Methods: Between September 2018 and March 2019, 18 consecutive patients with ventral hernia were treated endoscopically in the totally extraperitoneal technique. Depending on the localisation and size of the hernia, the appropriate access was chosen and an uncoated mesh was placed in the retromuscular space in all patients. Data of patients' characteristics as well as peri- and postoperative parameters were collected. One year after surgery, patients were asked about recurrence, pain and complications, using the questionnaire of the herniamed data base.

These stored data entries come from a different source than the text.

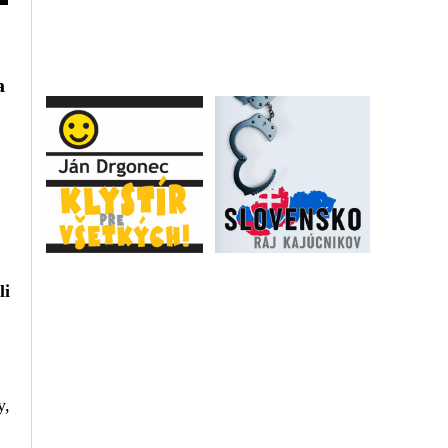
a
li
y,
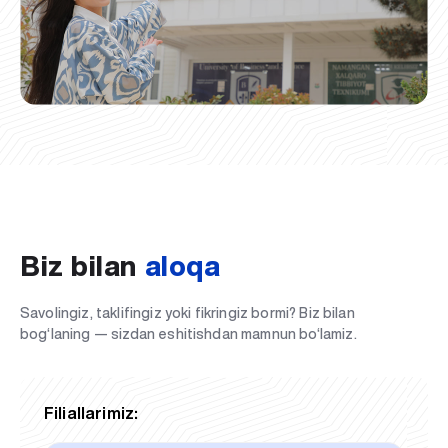
Biz bilan
aloqa
Savolingiz, taklifingiz yoki fikringiz bormi? Biz bilan
bog‘laning — sizdan eshitishdan mamnun bo‘lamiz.
Filiallarimiz:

Results: No intraoperative complications were noted. Postoperatively, there was one retromuscular seroma that did not need treatment, one temporary paralysis of the radial nerve and one pulmonary embolism. None of these complications led to persistent problems. 17 of 18 patients were available for follow-up. One year follow-up showed no hernia recurrence. One patient had pain at rest requiring treatment.

Conclusions: Totally extraperitoneal endoscopic hernia surgery is a safe and promising new technique that is also feasible in complex hernias and with satisfactory 1 year results. This technique can combine the advantages of minimally invasive surgery with those of extraperitoneal mesh placement.